Keeping Germs At Bay from Your Baby

Keeping Germs At Bay from Your Baby

Keeping Germs At Bay from Your Baby

It was distressing to hear the news of a baby died after contracting meningitis from a kiss a year ago.

Certainly it can be irresistible to witness an arrival of a newborn child — but you really should be thinking twice before touching or kissing or holding an adorable baby.

What will happen when someone touch your little one?

Infants are born with fragile immune systems. When an adult touches the infant’s cheeks, hand, or any part of their skin or even breathes on them, any bacteria or virus they may have will be spread to the infant.  

Research shows that about 70% of all adults in the U.S have the herpes simplex virus type 1 (HSV-1), the type that is most often associated with oral cold sore outbreaks. Though it's rare, infants can infect the virus from coming into contact with someone who has cold sores. While these outbreaks can be quite benign for adults, the consequences can be severe for infants whose immune systems have yet to develop. There is high risk where the virus can transmit to their liver, lungs, and brain.
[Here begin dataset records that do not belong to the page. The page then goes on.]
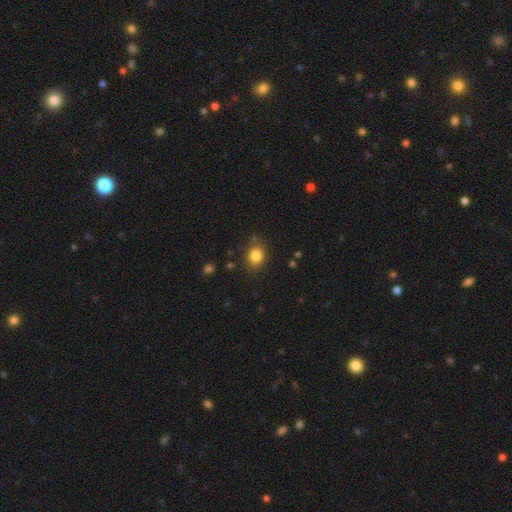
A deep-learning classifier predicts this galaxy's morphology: type=smooth (83%); roundness=round (53%); merging=none (82%).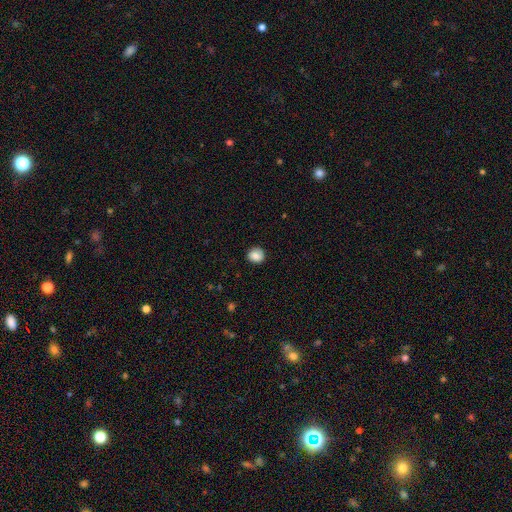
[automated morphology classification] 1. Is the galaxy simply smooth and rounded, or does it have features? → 82% smooth, 9% featured or disk, 9% star or artifact.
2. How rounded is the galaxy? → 78% round, 21% in between, 1% cigar-shaped.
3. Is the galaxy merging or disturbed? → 81% none, 14% minor disturbance, 4% major disturbance, 1% merger.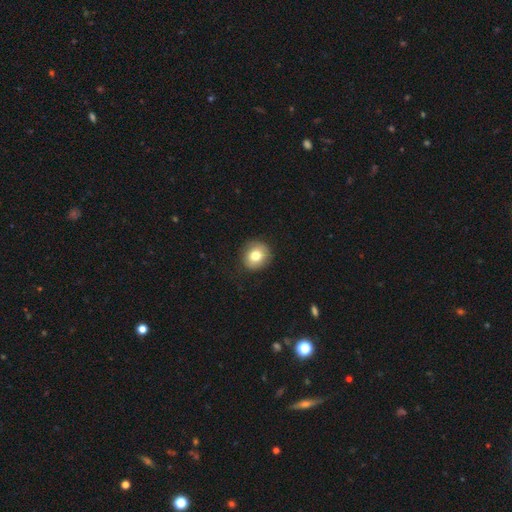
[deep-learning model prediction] This appears to be a smooth galaxy with no disk features (77%) that is round (86%). Merging: none (83%).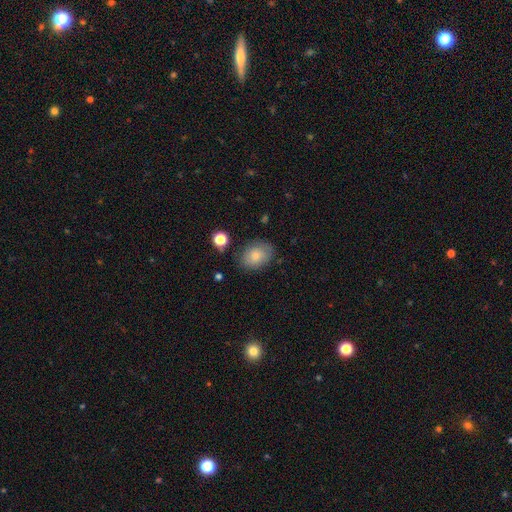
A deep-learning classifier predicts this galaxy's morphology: Q: Smooth or featured?
A: smooth (78%); runner-up: featured or disk (14%)
Q: How rounded?
A: in between (67%); runner-up: round (32%)
Q: Merging?
A: none (79%); runner-up: minor disturbance (15%)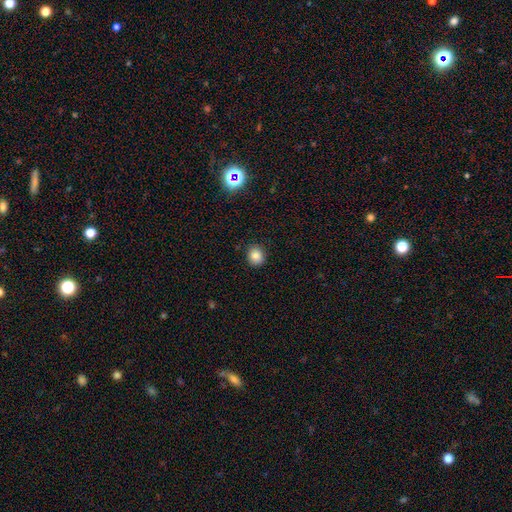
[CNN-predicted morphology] smooth-or-featured: smooth: 85% | star or artifact: 11% | featured or disk: 4%
  how-rounded: round: 73% | in between: 27% | cigar-shaped: 1%
  merging: none: 88% | minor disturbance: 9% | major disturbance: 2% | merger: 1%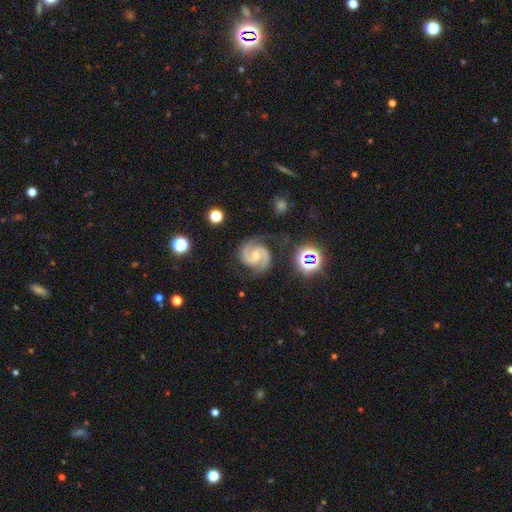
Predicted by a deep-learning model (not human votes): Smooth or featured? featured or disk (91%)
Edge-on disk? no (98%)
Bar? no (44%)
Spiral arms? yes (99%)
Spiral winding? medium (58%)
Spiral arm count? 2 (94%)
Bulge size? small (47%)
Merging? none (78%)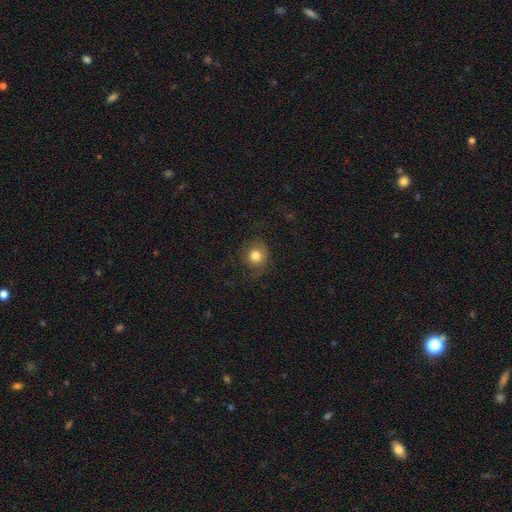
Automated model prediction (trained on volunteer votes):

3 Pieces of Advice to Hold a Baby:

  1. ...Always wash your hands before touching the baby.
  1. ...If the baby is asleep, do not wake him/her up for your enjoyment.
  1. ...You should never eat or drink over the baby.

So the next time you want to give your friend's baby a cuddle, you may want to think twice — the baby's parent might feel pressured to let you do it. Parents too should be mindful to guard their babies from germs in the first three months -- and if possible, the first six.